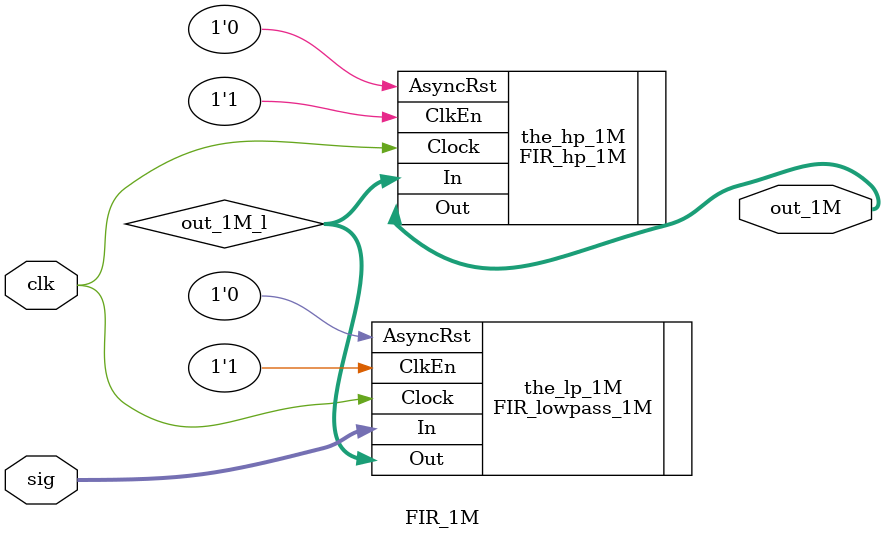
<source format=v>

module FIR_1M(
	input clk,
 	input signed [7:0] sig,
	output  signed [7:0] out_1M
);


wire signed [7:0] out_1M_l;
FIR_lowpass_1M the_lp_1M
(
    .Clock(clk),
    .ClkEn(1'b1),
    .AsyncRst(1'b0),
    .In(sig),
    .Out(out_1M_l)
);
FIR_hp_1M the_hp_1M
(
    .Clock(clk),
    .ClkEn(1'b1),
    .AsyncRst(1'b0),
    .In(out_1M_l),
    .Out(out_1M)
);


endmodule 

</source>
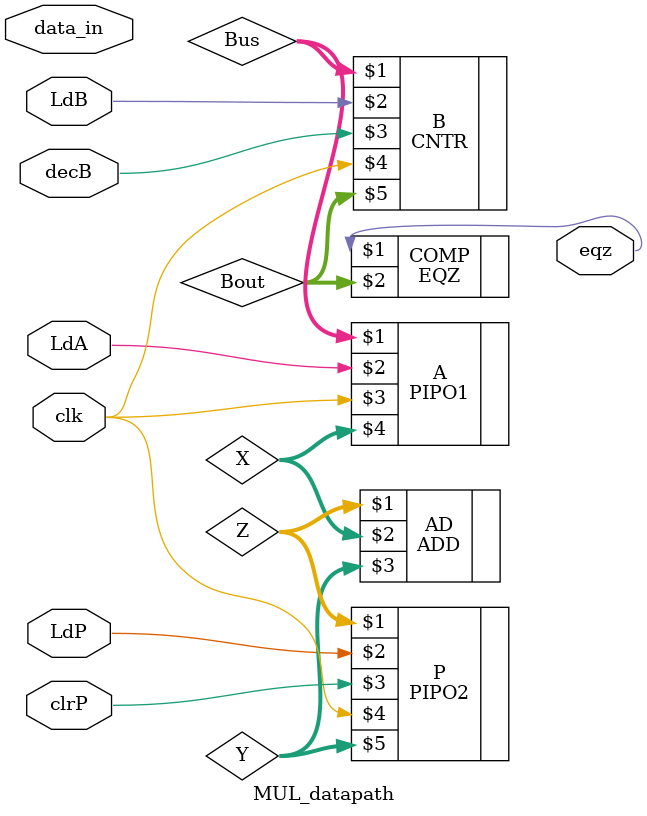
<source format=v>
`timescale 1ns / 1ps




module MUL_datapath(eqz, LdA, LdB, LdP, clrP, decB, data_in,clk);

input  LdA, LdB, LdP, clrP, decB,clk;
input [15:0] data_in;
output eqz;
wire [15:0] X,Y,Z,Bout, Bus;



PIPO1 A (Bus,LdA,clk,X);		// Register for A //
PIPO2 P (Z,LdP,clrP,clk,Y);	       // Register for P //
CNTR B(Bus,LdB,decB,clk,Bout);	     // Down counter for B //
ADD AD (Z,X,Y);			   // Adder Module //
EQZ COMP (eqz,Bout);	         // A comparator ,that checks if B = zero or not //



endmodule   
</source>
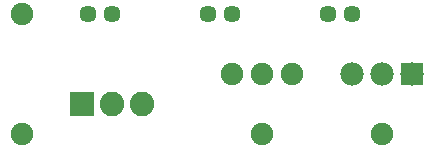
<source format=gtl>
G04 MADE WITH FRITZING*
G04 WWW.FRITZING.ORG*
G04 DOUBLE SIDED*
G04 HOLES PLATED*
G04 CONTOUR ON CENTER OF CONTOUR VECTOR*
%ASAXBY*%
%FSLAX23Y23*%
%MOIN*%
%OFA0B0*%
%SFA1.0B1.0*%
%ADD10C,0.078000*%
%ADD11C,0.075000*%
%ADD12C,0.082000*%
%ADD13C,0.057000*%
%ADD14R,0.078000X0.078000*%
%ADD15R,0.082000X0.082000*%
%LNCOPPER1*%
G90*
G70*
G54D10*
X1440Y317D03*
X1340Y317D03*
X1240Y317D03*
G54D11*
X140Y517D03*
X140Y117D03*
X840Y317D03*
X940Y317D03*
X1040Y317D03*
X940Y117D03*
X1340Y117D03*
G54D12*
X340Y217D03*
X440Y217D03*
X540Y217D03*
G54D13*
X1161Y517D03*
X1240Y517D03*
X1161Y517D03*
X1240Y517D03*
X761Y517D03*
X840Y517D03*
X761Y517D03*
X840Y517D03*
X361Y517D03*
X440Y517D03*
X361Y517D03*
X440Y517D03*
G54D14*
X1440Y317D03*
G54D15*
X340Y217D03*
G04 End of Copper1*
M02*
</source>
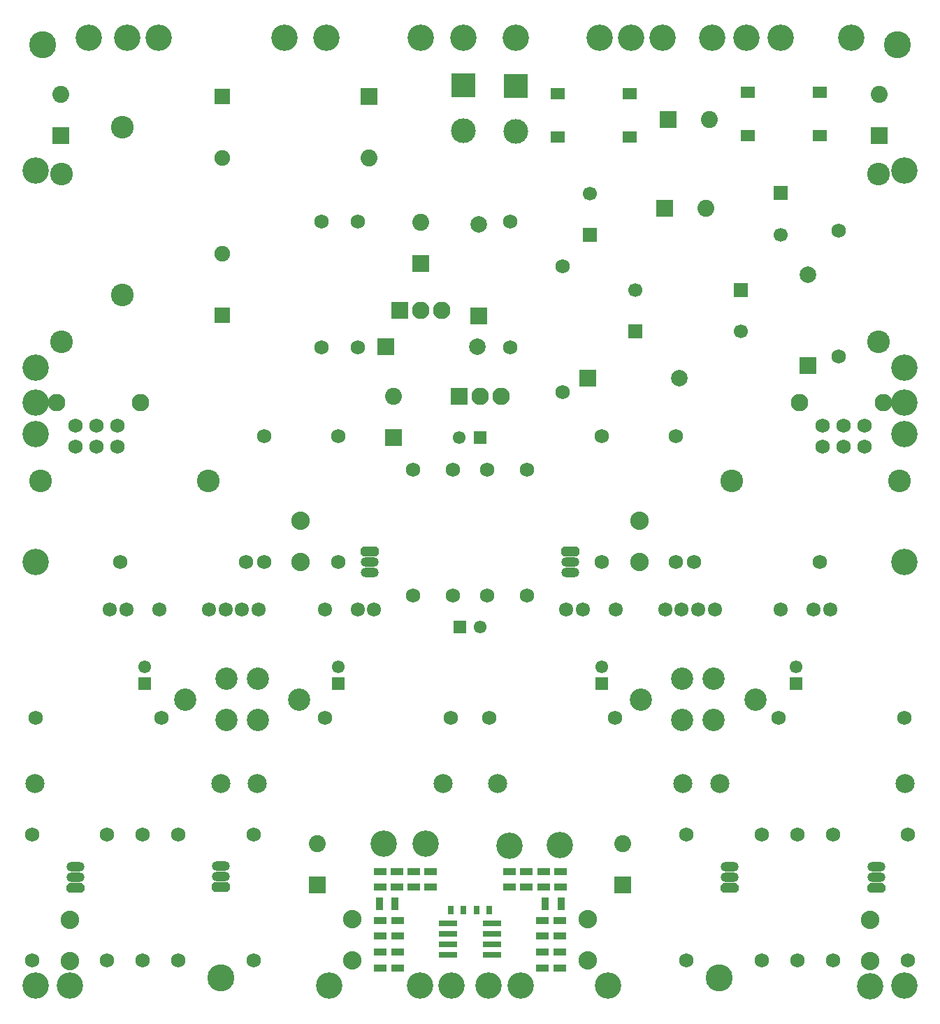
<source format=gts>
G04 DipTrace 2.4.0.2*
%INMacro_Amp.GTS*%
%MOIN*%
%ADD28R,0.0669X0.0669*%
%ADD29C,0.0669*%
%ADD43R,0.0748X0.0748*%
%ADD44C,0.0748*%
%ADD49C,0.129*%
%ADD61C,0.1064*%
%ADD62R,0.0678X0.0552*%
%ADD63R,0.0867X0.0316*%
%ADD64C,0.0828*%
%ADD65R,0.0828X0.0828*%
%ADD66O,0.0671X0.069*%
%ADD67R,0.0356X0.0592*%
%ADD68C,0.068*%
%ADD69C,0.108*%
%ADD70C,0.083*%
%ADD71O,0.0867X0.0474*%
%ADD72C,0.0789*%
%ADD73R,0.0789X0.0789*%
%ADD74C,0.1182*%
%ADD75R,0.1182X0.1182*%
%ADD76C,0.1261*%
%ADD77R,0.0316X0.0434*%
%ADD78R,0.0592X0.0356*%
%ADD79C,0.088*%
%ADD80C,0.0611*%
%ADD81R,0.0611X0.0611*%
%ADD82C,0.0907*%
%ADD83C,0.0808*%
%ADD84R,0.0808X0.0808*%
%FSLAX44Y44*%
G04*
G70*
G90*
G75*
G01*
%LNTopMask*%
%LPD*%
D84*
X41400Y41686D3*
D83*
Y43654D3*
D82*
X42629Y10780D3*
X33771D3*
D81*
X37410Y15556D3*
D80*
Y16344D3*
D79*
X40950Y2296D3*
Y4264D3*
D82*
X32029Y10780D3*
X23171D3*
D81*
X28160Y15556D3*
D80*
Y16344D3*
D84*
X17050Y43550D3*
D83*
Y40597D3*
D43*
X10050Y43550D3*
D44*
Y40597D3*
D43*
Y33097D3*
D44*
Y36050D3*
D84*
X18216Y27266D3*
D83*
Y29234D3*
D84*
X14600Y5950D3*
D83*
Y7919D3*
D28*
X27600Y36925D3*
D29*
Y38894D3*
D81*
X22342Y27258D3*
D80*
X21358D3*
D81*
X21378Y18250D3*
D80*
X22362D3*
D79*
X29950Y21346D3*
Y23314D3*
D84*
X2350Y41686D3*
D83*
Y43654D3*
D82*
X1121Y10779D3*
X9979D3*
D81*
X6340Y15556D3*
D80*
Y16344D3*
D79*
X2800Y2300D3*
Y4269D3*
D82*
X11721Y10779D3*
X20579D3*
D81*
X15594Y15556D3*
D80*
Y16344D3*
D79*
X13800Y21346D3*
Y23314D3*
D84*
X19526Y35574D3*
D83*
Y37542D3*
D84*
X29150Y5946D3*
D83*
Y7914D3*
D78*
X26150Y4240D3*
Y3496D3*
Y1980D3*
Y2724D3*
D79*
X27500Y2346D3*
Y4314D3*
D78*
X18420Y4240D3*
Y3496D3*
Y1980D3*
Y2724D3*
D79*
X16250Y2346D3*
Y4314D3*
D84*
X31166Y38191D3*
D83*
X33134D3*
D84*
X31316Y42441D3*
D83*
X33284D3*
D28*
X36700Y38925D3*
D29*
Y36956D3*
D28*
X29750Y32325D3*
D29*
Y34294D3*
D28*
X34800D3*
D29*
Y32325D3*
D77*
X22200Y4750D3*
X22791D3*
D76*
X15026Y46324D3*
X13026D3*
D75*
X21559Y44059D3*
D74*
Y41891D3*
D75*
X24050Y44050D3*
D74*
Y41883D3*
D73*
X27495Y30120D3*
D72*
X31845D3*
D73*
X38000Y30700D3*
D72*
Y35050D3*
D73*
X17851Y31598D3*
D72*
X22202D3*
D73*
X22276Y33074D3*
D72*
Y37424D3*
D76*
X31050Y46350D3*
X33425D3*
X21550D3*
X24050D3*
X19526Y46324D3*
X22750Y1150D3*
X40950Y1100D3*
X24300Y1150D3*
X42600D3*
X26150Y7850D3*
X23750Y7800D3*
X28450Y1150D3*
X42600Y28950D3*
Y27450D3*
Y21350D3*
Y40000D3*
X40050Y46350D3*
X7026Y46324D3*
X5526D3*
X35050Y46350D3*
X28050D3*
X36675D3*
X29550D3*
G36*
X41562Y5563D2*
X41684Y5685D1*
Y5915D1*
X41562Y6037D1*
X40938D1*
X40816Y5915D1*
Y5685D1*
X40938Y5563D1*
X41562D1*
G37*
D71*
X41250Y6300D3*
Y6800D3*
G36*
X34562Y5563D2*
X34684Y5685D1*
Y5915D1*
X34562Y6037D1*
X33938D1*
X33816Y5915D1*
Y5685D1*
X33938Y5563D1*
X34562D1*
G37*
D71*
X34250Y6300D3*
Y6800D3*
G36*
X26338Y22087D2*
X26216Y21965D1*
Y21735D1*
X26338Y21613D1*
X26962D1*
X27084Y21735D1*
Y21965D1*
X26962Y22087D1*
X26338D1*
G37*
D71*
X26650Y21350D3*
Y20850D3*
G36*
X3362Y5563D2*
X3484Y5685D1*
Y5915D1*
X3362Y6037D1*
X2738D1*
X2616Y5915D1*
Y5685D1*
X2738Y5563D1*
X3362D1*
G37*
D71*
X3050Y6300D3*
Y6800D3*
G36*
X10312Y5613D2*
X10434Y5735D1*
Y5965D1*
X10312Y6087D1*
X9688D1*
X9566Y5965D1*
Y5735D1*
X9688Y5613D1*
X10312D1*
G37*
D71*
X10000Y6350D3*
Y6850D3*
G36*
X16788Y22087D2*
X16666Y21965D1*
Y21735D1*
X16788Y21613D1*
X17412D1*
X17534Y21735D1*
Y21965D1*
X17412Y22087D1*
X16788D1*
G37*
D71*
X17100Y21350D3*
Y20850D3*
D70*
X37600Y28950D3*
X41600D3*
D69*
X41350Y31850D3*
Y39850D3*
X34350Y25200D3*
X42350D3*
D68*
X35800Y8350D3*
Y2350D3*
X24600Y19750D3*
Y25750D3*
X38550Y21350D3*
X32550D3*
X36600Y13900D3*
X42600D3*
X42750Y2350D3*
Y8350D3*
X37500Y2350D3*
Y8350D3*
X39200D3*
Y2350D3*
D70*
X6150Y28950D3*
X2150D3*
D69*
X2400Y31850D3*
Y39850D3*
D68*
X28800Y13900D3*
X22800D3*
D69*
X9400Y25200D3*
X1400D3*
D68*
X32200Y2350D3*
Y8350D3*
X7950D3*
Y2350D3*
D69*
X5276Y42074D3*
Y34074D3*
D68*
X14776Y37574D3*
Y31574D3*
X21050Y25750D3*
Y19750D3*
X22700Y25750D3*
Y19750D3*
X28150Y27350D3*
Y21350D3*
X31700Y27350D3*
Y21350D3*
X26300Y35425D3*
Y29425D3*
X19150Y19750D3*
Y25750D3*
X5200Y21350D3*
X11200D3*
X7150Y13900D3*
X1150D3*
X1000Y2350D3*
Y8350D3*
X6250Y2350D3*
Y8350D3*
X4550D3*
Y2350D3*
X14950Y13900D3*
X20950D3*
X11550Y2350D3*
Y8350D3*
X15600Y27350D3*
Y21350D3*
X12050Y27350D3*
Y21350D3*
D78*
X20000Y6574D3*
Y5826D3*
D68*
X23776Y37574D3*
Y31574D3*
X16526D3*
Y37574D3*
D78*
X23750Y6574D3*
Y5826D3*
X25380D3*
Y6574D3*
X26180Y5826D3*
Y6574D3*
D67*
X26204Y5050D3*
X25456D3*
D78*
X25330Y3496D3*
Y4244D3*
Y2724D3*
Y1976D3*
X24550Y6574D3*
Y5826D3*
X18370D3*
Y6574D3*
X17570Y5826D3*
Y6574D3*
D67*
X17546Y5050D3*
X18294D3*
D78*
X17600Y3496D3*
Y4244D3*
Y2724D3*
Y1976D3*
X19200Y6574D3*
Y5826D3*
D68*
X39450Y37150D3*
Y31150D3*
D76*
X21000Y1150D3*
X2800D3*
X19500D3*
X1150D3*
X17750Y7900D3*
X19750D3*
X15150Y1150D3*
X1150Y28950D3*
Y27450D3*
Y21350D3*
Y40000D3*
X3700Y46350D3*
D68*
X5050Y27850D3*
X4050D3*
X3050D3*
X5050Y26850D3*
X4050D3*
X3050D3*
D66*
X4701Y19077D3*
X5488D3*
X7063D3*
X9425D3*
X10213D3*
X11000D3*
X11787D3*
X14937D3*
X16512D3*
X17299D3*
D68*
X40700Y27850D3*
X39700D3*
X38700D3*
X40700Y26850D3*
X39700D3*
X38700D3*
D66*
X26451Y19077D3*
X27238D3*
X28813D3*
X31175D3*
X31963D3*
X32750D3*
X33537D3*
X36687D3*
X38262D3*
X39049D3*
D65*
X18526Y33324D3*
D64*
X19526D3*
X20526D3*
D65*
X21350Y29250D3*
D64*
X22350D3*
X23350D3*
D63*
X22933Y2610D3*
Y3110D3*
Y3610D3*
Y4110D3*
X20807D3*
Y3610D3*
Y3110D3*
Y2610D3*
D62*
X26054Y41620D3*
X29495D3*
X26054Y43671D3*
X29495D3*
X35105Y41679D3*
X38546D3*
X35105Y43730D3*
X38546D3*
D76*
X42600Y30600D3*
X1150D3*
D61*
X33500Y15764D3*
Y13796D3*
X35469Y14780D3*
X32000Y13796D3*
Y15764D3*
X30031Y14780D3*
X10250Y13800D3*
Y15769D3*
X8281Y14784D3*
X11750Y15764D3*
Y13796D3*
X13719Y14780D3*
D77*
X20955Y4745D3*
X21545D3*
D49*
X10000Y1500D3*
X33750D3*
X1500Y46000D3*
X42250D3*
M02*

</source>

---------------

→ **EXERCISE INSTRUCTIONS**:
The reply should hold only the lines running from the top of the records to the line containing "input [15:0] data_in;", both included, copied exactly with no pictures.

→ **RESPONSE**:
<source format=v>

module FIR_1M(
	input clk,
 	input signed [7:0] sig,
	output  signed [7:0] out_1M
);


wire signed [7:0] out_1M_l;
FIR_lowpass_1M the_lp_1M
(
    .Clock(clk),
    .ClkEn(1'b1),
    .AsyncRst(1'b0),
    .In(sig),
    .Out(out_1M_l)
);
FIR_hp_1M the_hp_1M
(
    .Clock(clk),
    .ClkEn(1'b1),
    .AsyncRst(1'b0),
    .In(out_1M_l),
    .Out(out_1M)
);


endmodule 

</source>
<source format=v>
`timescale 1ns / 1ps




module MUL_datapath(eqz, LdA, LdB, LdP, clrP, decB, data_in,clk);

input  LdA, LdB, LdP, clrP, decB,clk;
input [15:0] data_in;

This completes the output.